EDITORIALE – Volere è potere. Inter, ma tu lo vuoi davvero?

C’è un vecchio detto che dice: “Se vuoi, puoi“, ed è parente stretto del “Nulla è impossibile“. A volte, infatti, la volontà di perseguire il risultato è, se non decisiva, quantomeno fondamentale. Questo vale nella vita e, in questo caso, nel calcio. Molte grandi squadre hanno vinto perché la forza di volontà e la grinta hanno sopperito ai difetti tecnico-tattici. Il rischio più grande è che a questa Inter manchi proprio questo: la grinta.

Già, perché anche oggi, a Bergamo, è mancata la cattiveria necessaria per portare a casa una vittoria fondamentale per continuare a credere in un obiettivo che, a questo punto, dopo sole 9 giornate, sembra già una chimera. Ancora una volta, l’Inter è scesa in campo deconcentrata, impaurita forse dalle troppe critiche finora ricevute, ma sicuramente con un atteggiamento assolutamente ingiustificabile ed imperdonabile. Ancora una volta, l’Inter è andata sotto dopo pochi minuti, come già accaduto con Roma e Sparta Praga. 10 minuti, 1-0. Quello che sconvolge ancora di più i tifosi, però, è la mancanza di grinta che ha caratterizzato l’Inter per tutta la prima frazione di gioco. Ancora una volta, è stato regalato un tempo all’avversario, perché i primi 45 minuti hanno visto i nerazzurri subire dal primo all’ultimo minuto l’intraprendenza e l’iniziativa dell’Atalanta, con Kessié e Gomez sugli scudi. Incapaci di reagire e di proporsi in maniera pericolosa anche solo nella metà campo avversaria, il primo tempo può essere tranquillamente accantonato, in quanto una delle due compagini nerazzurre non è proprio scesa in campo. Ancora una volta, se è rimasta in partita lo deve ai guantoni di Handanovic, uno dei pochissimi a salvarsidownload-1

Ma il bello di questa Inter, tanto scoordinata quanto incoerente, è che commette perfino il peccato originale di illudere i suoi tifosi. La reazione del primo quarto d’ora della ripresa fa pensare ad un’inversione di tendenza. 6 minuti e l’Inter pareggia, dopo un minuto va ancora vicina al gol. Certo, 10-15 minuti di fuoco. E poi? Il nulla. 25 minuti di stallo prima dell’occasione per Perisic. Poi, come sempre, arriva il nuovo crollo: il più stupido dei falli da parte di Santon, rigore e 2-1. Dopo il penalty di Pinilla, l’Inter riesce a mettere in discussione perfino la terza legge di Newton: all’azione del cileno, non corrisponde neanche una minima reazione, figuriamoci organizzarne una uguale e contraria. E allora?

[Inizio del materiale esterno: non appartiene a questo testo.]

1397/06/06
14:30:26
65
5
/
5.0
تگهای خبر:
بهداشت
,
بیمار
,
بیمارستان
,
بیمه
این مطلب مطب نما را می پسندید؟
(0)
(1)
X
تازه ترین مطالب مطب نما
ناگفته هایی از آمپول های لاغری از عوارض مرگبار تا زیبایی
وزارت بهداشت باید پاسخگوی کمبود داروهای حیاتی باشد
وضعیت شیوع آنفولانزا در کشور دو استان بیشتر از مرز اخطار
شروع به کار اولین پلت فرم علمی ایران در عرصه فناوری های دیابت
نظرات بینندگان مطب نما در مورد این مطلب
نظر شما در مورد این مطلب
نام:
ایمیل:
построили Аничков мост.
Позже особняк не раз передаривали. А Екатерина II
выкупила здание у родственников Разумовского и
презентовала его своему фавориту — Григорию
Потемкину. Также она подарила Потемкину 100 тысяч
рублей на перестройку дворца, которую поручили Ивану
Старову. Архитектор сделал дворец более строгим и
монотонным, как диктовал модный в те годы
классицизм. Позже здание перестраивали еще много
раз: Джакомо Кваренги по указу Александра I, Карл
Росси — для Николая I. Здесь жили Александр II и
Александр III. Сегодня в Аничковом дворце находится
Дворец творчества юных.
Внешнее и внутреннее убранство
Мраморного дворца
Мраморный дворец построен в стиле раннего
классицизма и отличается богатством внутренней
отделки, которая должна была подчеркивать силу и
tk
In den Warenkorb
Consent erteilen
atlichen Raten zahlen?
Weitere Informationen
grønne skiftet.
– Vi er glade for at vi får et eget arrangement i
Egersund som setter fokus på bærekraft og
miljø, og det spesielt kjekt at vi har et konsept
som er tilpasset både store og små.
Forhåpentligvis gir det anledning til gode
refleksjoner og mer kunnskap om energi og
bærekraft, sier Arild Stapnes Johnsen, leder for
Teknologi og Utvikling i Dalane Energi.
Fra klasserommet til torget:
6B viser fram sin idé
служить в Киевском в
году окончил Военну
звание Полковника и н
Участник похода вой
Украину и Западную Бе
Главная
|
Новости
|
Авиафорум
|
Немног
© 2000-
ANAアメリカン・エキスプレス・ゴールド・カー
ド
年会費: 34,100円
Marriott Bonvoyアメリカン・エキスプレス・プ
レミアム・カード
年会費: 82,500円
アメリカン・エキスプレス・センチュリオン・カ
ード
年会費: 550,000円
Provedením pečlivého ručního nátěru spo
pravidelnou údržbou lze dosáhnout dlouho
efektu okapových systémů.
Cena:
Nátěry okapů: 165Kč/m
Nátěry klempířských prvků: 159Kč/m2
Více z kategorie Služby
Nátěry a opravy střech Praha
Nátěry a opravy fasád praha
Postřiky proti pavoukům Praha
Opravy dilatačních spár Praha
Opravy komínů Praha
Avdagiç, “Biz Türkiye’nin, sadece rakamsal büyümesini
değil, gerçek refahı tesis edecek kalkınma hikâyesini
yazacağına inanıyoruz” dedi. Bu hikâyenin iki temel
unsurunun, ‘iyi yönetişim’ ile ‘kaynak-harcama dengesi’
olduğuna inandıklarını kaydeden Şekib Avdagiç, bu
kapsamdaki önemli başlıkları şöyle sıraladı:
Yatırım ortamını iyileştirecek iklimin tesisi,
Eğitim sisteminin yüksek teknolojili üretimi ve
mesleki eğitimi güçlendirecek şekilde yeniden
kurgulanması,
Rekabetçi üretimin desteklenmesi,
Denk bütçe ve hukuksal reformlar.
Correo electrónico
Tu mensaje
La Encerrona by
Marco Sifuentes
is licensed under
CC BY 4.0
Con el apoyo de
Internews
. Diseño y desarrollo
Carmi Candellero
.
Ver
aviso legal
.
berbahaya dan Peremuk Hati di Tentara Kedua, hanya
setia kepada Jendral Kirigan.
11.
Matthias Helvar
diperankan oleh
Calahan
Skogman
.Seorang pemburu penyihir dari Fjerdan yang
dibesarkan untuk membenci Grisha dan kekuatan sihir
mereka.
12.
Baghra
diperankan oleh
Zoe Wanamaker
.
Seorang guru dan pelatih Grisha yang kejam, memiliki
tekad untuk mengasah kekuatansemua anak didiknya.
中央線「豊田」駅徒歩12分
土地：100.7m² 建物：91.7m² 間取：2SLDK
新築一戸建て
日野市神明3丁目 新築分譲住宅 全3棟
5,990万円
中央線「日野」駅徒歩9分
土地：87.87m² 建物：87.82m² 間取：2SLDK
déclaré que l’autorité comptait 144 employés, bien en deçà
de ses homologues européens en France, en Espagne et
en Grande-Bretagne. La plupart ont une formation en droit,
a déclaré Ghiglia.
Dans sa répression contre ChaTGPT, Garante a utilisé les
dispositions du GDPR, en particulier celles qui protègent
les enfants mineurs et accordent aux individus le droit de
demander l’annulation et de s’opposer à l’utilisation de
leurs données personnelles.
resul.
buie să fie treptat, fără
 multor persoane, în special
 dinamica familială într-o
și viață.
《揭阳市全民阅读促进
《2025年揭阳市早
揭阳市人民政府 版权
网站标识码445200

Il problema, forse, sta proprio nella testa, nella mentalità, nell’incapacità di andare aldilà dei singoli episodi e mostrare la stessa grinta nell’arco di tutti i 90 minuti. Non a caso, l’Inter è scesa in campo demotivata, avvilita ancora una volta dall’immediato svantaggio, che a quanto pare non riesce a far crescere nei giocatori la voglia di recuperare il risultato. Una volta trovato il gol, l’Inter riesce anche a galvanizzarsi, ma ciò la porta ad avere una reazione più istintiva che organizzata, che si esaurisce nel giro di pochi minuti. Allora è proprio l’atteggiamento il principale problema dell’Inter di de Boer: scendere in campo con la stessa mentalità, che si tratti di Juventus, Atalanta o Cagliari, per i nerazzurri, è proprio impossibile. Eppure, a volte, basta volere per potere: il secondo posto del Milan, rivitalizzato prima nella voglia di vincere che nella tattica dal suo condottiero Montella, ne è un esempio.

L’Inter ha un problema nella testa, funziona a metà. Anzi, non funziona proprio. Con buona pace di chi vorrebbe vederla andare a comandare.